La photo montre une petite partie d’un large ensemble de papiers peints historiés qui forment un décor d’oiseaux et de végétaux sur les murs du cabinet chinois d’un petit château français du XVIIIème siècle.
Ou plutôt, « qui ornait ».
Pour pouvoir être soigné par une importante opération de restauration – et il en avait bien besoin- il a fallu le déposé du mur où il vivait pour aller rejoindre l’atelier d’un restaurateur aimant et attentionné.
Vous pouvez me croire, retirer avec soin du papier collé au mur depuis plus d’un siècle et qui n’a pas du tout envie de s’en aller-merci-beaucoup-pas-la-peine-de-repasser n’est pas une sinécure.
J’en ris encore.
Loin, loin, loin en dedans.
Pour avoir une petite idée de la façon dont les choses se sont faites, vous pouvez aller voir comment le Victorian and Albert museum fait. La méthode est plus ou moins toujours la même, au nombre de personnes et aux échafaudages et engins de levage près. Les litres de sueur perdus à faire une franche imitation du ouistiti en haut d’une échelle aussi.
Le retrait des moulures décoratives qui servaient d’encadrement visuel des panneaux de papiers peints a permis de mettre à jour des éléments jusqu’ici protégés de la lumière depuis que le décor a été posé.

Quelle différence de couleurs ! La partie gauche de l’image montre le papier tel qu’il est maintenant : jauni, terni par une espèce de vernis pulvérulent qui s’accroche à tout ce qu’il touche. Un peu comme quand vous touchez les ailes d’un papillon. La partie droite est une version digitale du papier peint tel qu’il pouvait être lors de sa fabrication en utilisant les éléments découverts comme référence.Selon vous, comment devrait-il être restauré pour être visuellement acceptable ?
Pour ceux qui ont répondu « on enlève le vernis jaunâtre moche et on essaie de se rapprocher du blanc, et on rajoute de la couleur là où elle n’est plus assez présente », c’est raté.
Vous ferez mieux la prochaine fois !
Bon, d’accord, j’ai un peu triché en orientant la question mais c’est que je voudrais souligner un aspect peu connu du grand public en matière de restauration qui occupe pourtant les journées des professionnels lors des préparations d’intervention.
Reprenons l’exemple du papier peint.
Tout d’abord, il y a peu de chances qu’un papier aussi vieux, exposé à la lumière, aux fumées, aux gaz, à l’humidité et à la poussière soit resté blanc sous la couche jaunâtre. Les matériaux qui le constituent ont sans doute déjà lâché prise sur le sujet : apparition de tâches rousses, voire noires, rétractation des fibres ou encore jaunissement général.

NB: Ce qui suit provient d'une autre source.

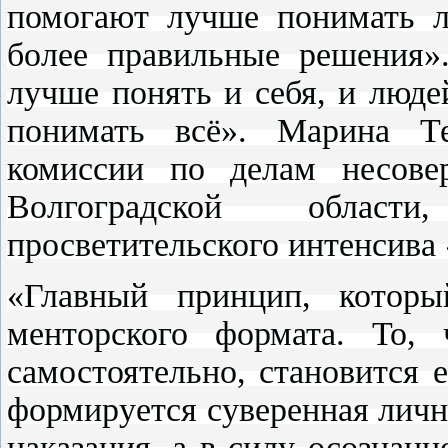
помогают лучше понимать л
более правильные решения».
лучше понять и себя, и люде
понимать всё». Марина Тет
комиссии по делам несове
Волгоградской области
просветительского интенсива
«Главный принцип, котор
менторского формата. То, 
самостоятельно, становится 
формируется суверенная личн
наказания, а в силу осознан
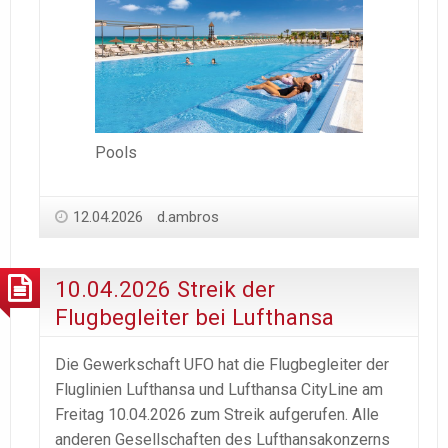
Pools
12.04.2026
d.ambros
10.04.2026 Streik der
Flugbegleiter bei Lufthansa
Die Gewerkschaft UFO hat die Flugbegleiter der
Fluglinien Lufthansa und Lufthansa CityLine am
Freitag 10.04.2026 zum Streik aufgerufen. Alle
anderen Gesellschaften des Lufthansakonzerns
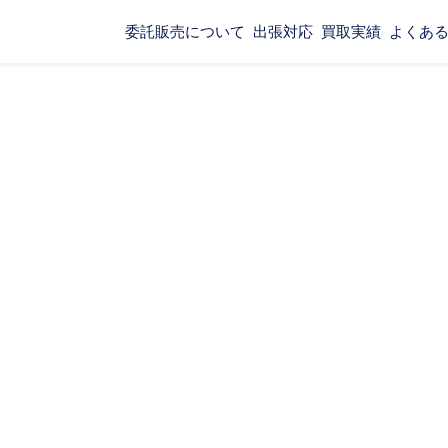
委託販売について
出張対応
買取実績
よくあ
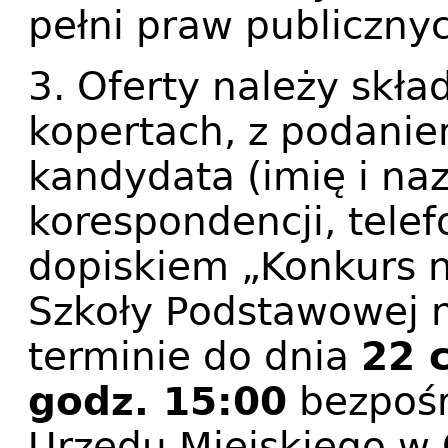
pełni praw publiczny
3. Oferty należy skł
kopertach, z podani
kandydata (imię i na
korespondencji, telef
dopiskiem „Konkurs n
Szkoły Podstawowej 
terminie do dnia
22 
godz. 15:00
bezpośr
Urzędu Miejskiego w 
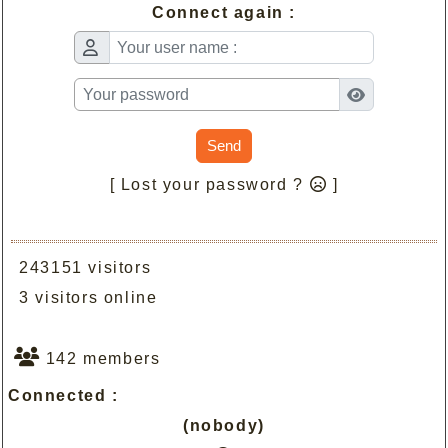
Connect again :
Send
[ Lost your password ?
]
243151 visitors
3 visitors online
142 members
Connected :
(nobody)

Ensuite, le vernis jauni n’est pas aussi problématique qu’il semble l’être au premier abord. Les sources historiques sont difficiles à trouver sur le sujet mais il y a 50 % de chances qu’il ait été posé dès la mise en place du décor. Alors, d’accord, il n’a pas bien vieilli mais son rôle est de protéger le papier, pas de faire de l’œil aux touristes.
Le retirer serait aussi retirer une information historique importante de la façon dont les choses étaient faites et vues. Même si le jaunissement s’est accru avec le temps, il était probablement déjà teinté lorsque les occupants du château croquaient des macarons dans leur salon chinois.
Oui, ils croquaient des macarons. Vous l’ignoriez ?
Considérons maintenant le décor dans un contexte chronologique qui prend en compte la vie du château lui-même. Pensez-vous que, les années passants, les habitants et les visiteurs étaient plus habitués à voir un décor chamarré et rutilant sur fond blanc ou un décor dans les tons jaunes, aux ornements relativement discrets ?
Gagné. Sans doute la dernière hypothèse.
Conservé, préservé et restauré quelque chose, que ce soit un décor de papiers peint, un vase ou une momie -j’aime autant ne pas en parler, là, les questionnements deviennent exponentiels- revient bien souvent à mener une enquête façon Agatha Christie.
Avant de prendre une mesure quelle qu’elle soit, il est impératif de faire un état le plus exhaustif possible de l’histoire de l’œuvre en recoupant le plus d’informations possibles qui permettent de comprendre pourquoi et comment nous sommes arrivés à voir cet objet dans l’état dans lequel nous le voyons.
Le plus souvent avec de la poussière.
C’est comme cela que des hypothèses peuvent être faites sur les interventions à mener et que le choix final, le plus souvent irréversible -mais ce n’est pas moi qui vous l’ai dit-pourra être un choix éclairé.
Heureusement, tout cela tient plus d’une enquête en fauteuil devant des livres façon Hercule Poirot à faire marcher ses petites cellules grises que des investigations quotidiennes et leur macabre réalité que mènent les services de police.